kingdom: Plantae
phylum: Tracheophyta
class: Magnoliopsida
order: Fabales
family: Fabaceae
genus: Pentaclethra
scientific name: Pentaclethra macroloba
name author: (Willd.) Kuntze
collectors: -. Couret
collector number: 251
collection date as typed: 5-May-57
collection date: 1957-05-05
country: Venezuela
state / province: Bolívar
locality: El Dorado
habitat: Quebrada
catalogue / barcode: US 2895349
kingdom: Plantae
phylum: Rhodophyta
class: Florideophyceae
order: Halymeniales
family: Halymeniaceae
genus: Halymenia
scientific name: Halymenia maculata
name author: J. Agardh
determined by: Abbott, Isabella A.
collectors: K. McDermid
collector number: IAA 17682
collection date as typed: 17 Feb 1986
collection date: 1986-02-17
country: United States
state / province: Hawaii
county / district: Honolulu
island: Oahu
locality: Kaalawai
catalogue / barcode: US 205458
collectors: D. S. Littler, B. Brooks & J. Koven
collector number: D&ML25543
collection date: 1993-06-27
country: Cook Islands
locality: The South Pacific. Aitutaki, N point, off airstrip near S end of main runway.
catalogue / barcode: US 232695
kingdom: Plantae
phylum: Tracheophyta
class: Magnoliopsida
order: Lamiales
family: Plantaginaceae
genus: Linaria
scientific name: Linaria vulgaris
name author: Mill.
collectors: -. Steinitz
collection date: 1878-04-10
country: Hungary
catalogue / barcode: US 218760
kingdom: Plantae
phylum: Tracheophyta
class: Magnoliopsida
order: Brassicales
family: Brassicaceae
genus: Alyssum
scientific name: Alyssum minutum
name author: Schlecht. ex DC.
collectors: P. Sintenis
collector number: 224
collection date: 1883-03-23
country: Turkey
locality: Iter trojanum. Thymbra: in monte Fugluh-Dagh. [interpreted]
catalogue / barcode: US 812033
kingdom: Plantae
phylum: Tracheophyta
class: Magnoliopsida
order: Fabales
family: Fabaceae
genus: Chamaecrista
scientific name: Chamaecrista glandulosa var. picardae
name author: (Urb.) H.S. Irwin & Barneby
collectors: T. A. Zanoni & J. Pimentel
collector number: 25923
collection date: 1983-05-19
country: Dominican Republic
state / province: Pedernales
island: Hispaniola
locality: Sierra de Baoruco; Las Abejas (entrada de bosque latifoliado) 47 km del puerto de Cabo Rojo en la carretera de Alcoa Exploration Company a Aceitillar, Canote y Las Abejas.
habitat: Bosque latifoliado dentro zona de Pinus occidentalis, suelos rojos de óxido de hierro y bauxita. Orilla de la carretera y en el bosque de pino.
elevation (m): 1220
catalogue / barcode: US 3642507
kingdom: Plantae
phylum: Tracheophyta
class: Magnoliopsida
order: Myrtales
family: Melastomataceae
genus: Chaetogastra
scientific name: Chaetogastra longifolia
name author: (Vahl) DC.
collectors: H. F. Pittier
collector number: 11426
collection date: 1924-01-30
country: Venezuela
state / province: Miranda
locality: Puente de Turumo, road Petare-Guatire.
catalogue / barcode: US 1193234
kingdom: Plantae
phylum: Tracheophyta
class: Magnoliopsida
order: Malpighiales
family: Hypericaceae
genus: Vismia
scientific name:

▸ **Given exercise**: Set out every line of the listing above as a numbered list, skipping any blank lines.

▸ **Result for this task**:
1. kingdom: Plantae
2. phylum: Tracheophyta
3. class: Magnoliopsida
4. order: Fabales
5. family: Fabaceae
6. genus: Pentaclethra
7. scientific name: Pentaclethra macroloba
8. name author: (Willd.) Kuntze
9. collectors: -. Couret
10. collector number: 251
11. collection date as typed: 5-May-57
12. collection date: 1957-05-05
13. country: Venezuela
14. state / province: Bolívar
15. locality: El Dorado
16. habitat: Quebrada
17. catalogue / barcode: US 2895349
18. kingdom: Plantae
19. phylum: Rhodophyta
20. class: Florideophyceae
21. order: Halymeniales
22. family: Halymeniaceae
23. genus: Halymenia
24. scientific name: Halymenia maculata
25. name author: J. Agardh
26. determined by: Abbott, Isabella A.
27. collectors: K. McDermid
28. collector number: IAA 17682
29. collection date as typed: 17 Feb 1986
30. collection date: 1986-02-17
31. country: United States
32. state / province: Hawaii
33. county / district: Honolulu
34. island: Oahu
35. locality: Kaalawai
36. catalogue / barcode: US 205458
37. collectors: D. S. Littler, B. Brooks & J. Koven
38. collector number: D&ML25543
39. collection date: 1993-06-27
40. country: Cook Islands
41. locality: The South Pacific. Aitutaki, N point, off airstrip near S end of main runway.
42. catalogue / barcode: US 232695
43. kingdom: Plantae
44. phylum: Tracheophyta
45. class: Magnoliopsida
46. order: Lamiales
47. family: Plantaginaceae
48. genus: Linaria
49. scientific name: Linaria vulgaris
50. name author: Mill.
51. collectors: -. Steinitz
52. collection date: 1878-04-10
53. country: Hungary
54. catalogue / barcode: US 218760
55. kingdom: Plantae
56. phylum: Tracheophyta
57. class: Magnoliopsida
58. order: Brassicales
59. family: Brassicaceae
60. genus: Alyssum
61. scientific name: Alyssum minutum
62. name author: Schlecht. ex DC.
63. collectors: P. Sintenis
64. collector number: 224
65. collection date: 1883-03-23
66. country: Turkey
67. locality: Iter trojanum. Thymbra: in monte Fugluh-Dagh. [interpreted]
68. catalogue / barcode: US 812033
69. kingdom: Plantae
70. phylum: Tracheophyta
71. class: Magnoliopsida
72. order: Fabales
73. family: Fabaceae
74. genus: Chamaecrista
75. scientific name: Chamaecrista glandulosa var. picardae
76. name author: (Urb.) H.S. Irwin & Barneby
77. collectors: T. A. Zanoni & J. Pimentel
78. collector number: 25923
79. collection date: 1983-05-19
80. country: Dominican Republic
81. state / province: Pedernales
82. island: Hispaniola
83. locality: Sierra de Baoruco; Las Abejas (entrada de bosque latifoliado) 47 km del puerto de Cabo Rojo en la carretera de Alcoa Exploration Company a Aceitillar, Canote y Las Abejas.
84. habitat: Bosque latifoliado dentro zona de Pinus occidentalis, suelos rojos de óxido de hierro y bauxita. Orilla de la carretera y en el bosque de pino.
85. elevation (m): 1220
86. catalogue / barcode: US 3642507
87. kingdom: Plantae
88. phylum: Tracheophyta
89. class: Magnoliopsida
90. order: Myrtales
91. family: Melastomataceae
92. genus: Chaetogastra
93. scientific name: Chaetogastra longifolia
94. name author: (Vahl) DC.
95. collectors: H. F. Pittier
96. collector number: 11426
97. collection date: 1924-01-30
98. country: Venezuela
99. state / province: Miranda
100. locality: Puente de Turumo, road Petare-Guatire.
101. catalogue / barcode: US 1193234
102. kingdom: Plantae
103. phylum: Tracheophyta
104. class: Magnoliopsida
105. order: Malpighiales
106. family: Hypericaceae
107. genus: Vismia
108. scientific name:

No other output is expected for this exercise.